Share your dilemmas and get honest opinions from other Mumsnetters.

AIBU for thinking my friend should take more responsibility (inc financially) for plans he cancelled?

188 replies

cinders92 · 05/07/2024 19:55

A long and nuanced one, but if you’ve got some time to spare here goes…

My friend and I have had a trip booked for a concert since the start of the year. It’s a once-in-a lifetime thing for me, for a group that will likely soon stop touring (due to age/illness) and who are my absolute heroes. We have been saving for it ever since we bought the tickets, as we knew we need to travel and stay over (train and hotel).
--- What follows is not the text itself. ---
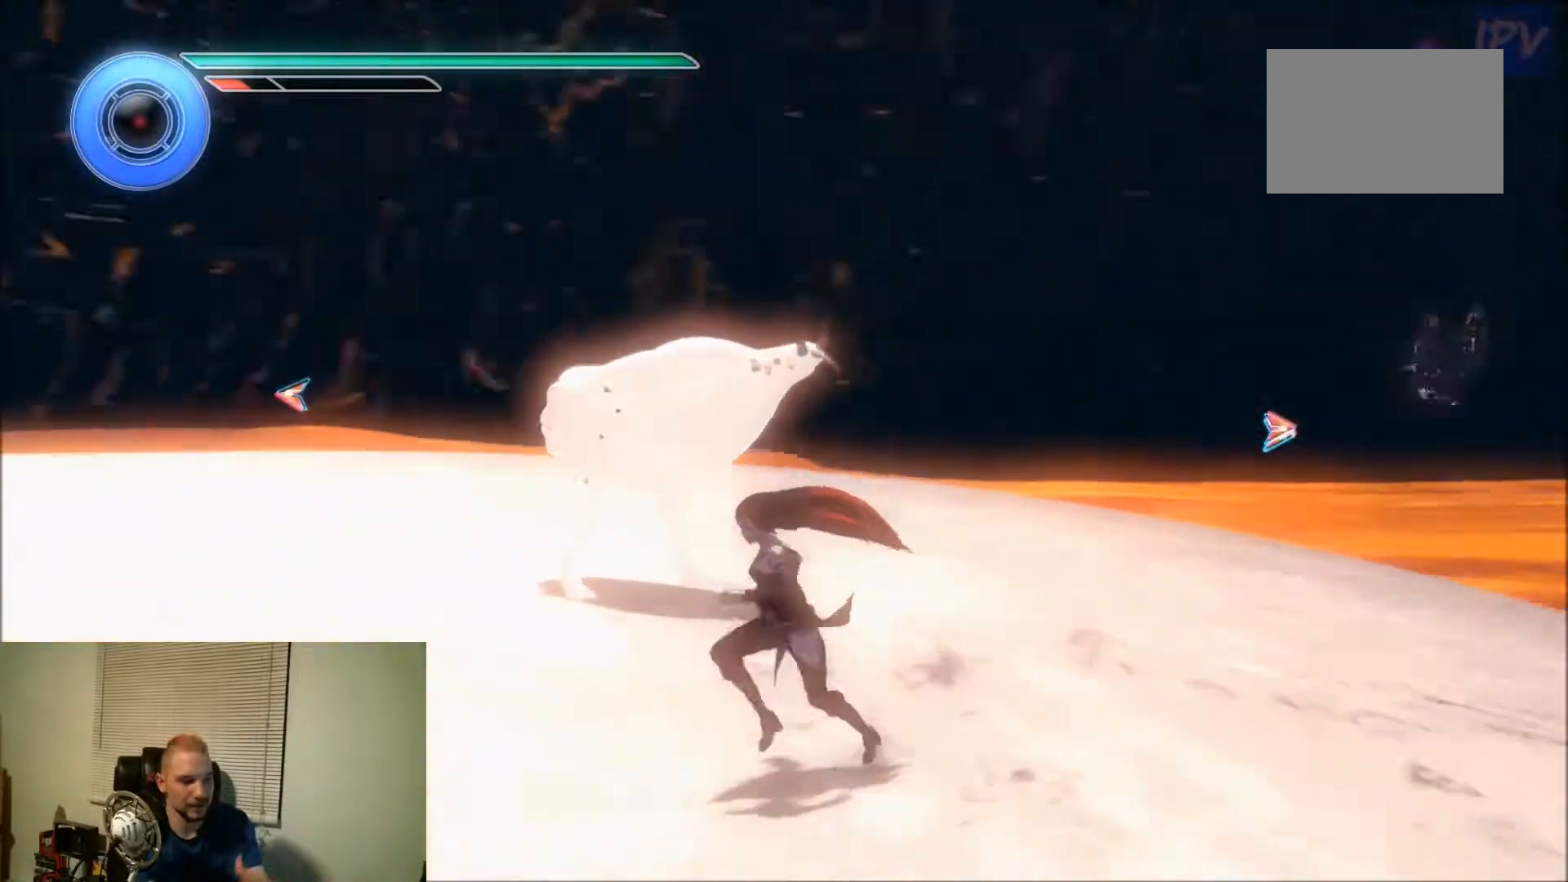
{"buttons": ["DPAD_LEFT"], "events": []}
We had both continuously referenced our plans multiple times since the time it was booked and said how excited we were. About 4 weeks back I messaged him and said we probably needed to get our hotel and train booked as we may run out of options otherwise. I also said that if the times worked well, we could possibly come back the same day via train to save money, but said it would depend on when the event finished (which we didn’t yet know as times hadn’t been published). He agreed.

About 3 weeks before, after finding out the times definitely wouldn’t work for a same-day return, I confirmed with him that we would definitely need to stay over and that we should book our train and hotel very soon before they get booked up. Again, he agreed, and said he would look at hotels and come back to me with suggestions.

He didn’t come back and so about 2 weeks out from the event I sent a link to one of the most reasonably priced hotels in the area to ask him what he thought and whether he was happy for me to book that one.

It’s at this point he lets me know that he can no longer go as he can’t afford it. He tells me he had “completely forgotten” and once he did remember he thought we would be returning the same day because I had mentioned it that one time. I told him I thought I had made it clear that that was a big “if”, as it was dependent on event times, but offered to cover the cost of the hotel for now, as I assumed he had the rest saved seeing as the issue was (supposedly) me mentioning the same-day return.

He then said that, actually, he might be able to lend money off someone else and he would come back to me.

A day later (at this point we’re at under two weeks out from the event) he lets me know he definitely won’t be able to go and apologises for letting me down, but says it’s simply not feasible for him financially and that he “can’t help that”.

At this point I tell him I’m confused as I had already offered to cover the hotel and asked “Surely you have the rest saved”… (£100-£150) …”as we have had this booked since the start of the year and you haven’t mentioned any issues up until this past week, which you said was just due to hotel?”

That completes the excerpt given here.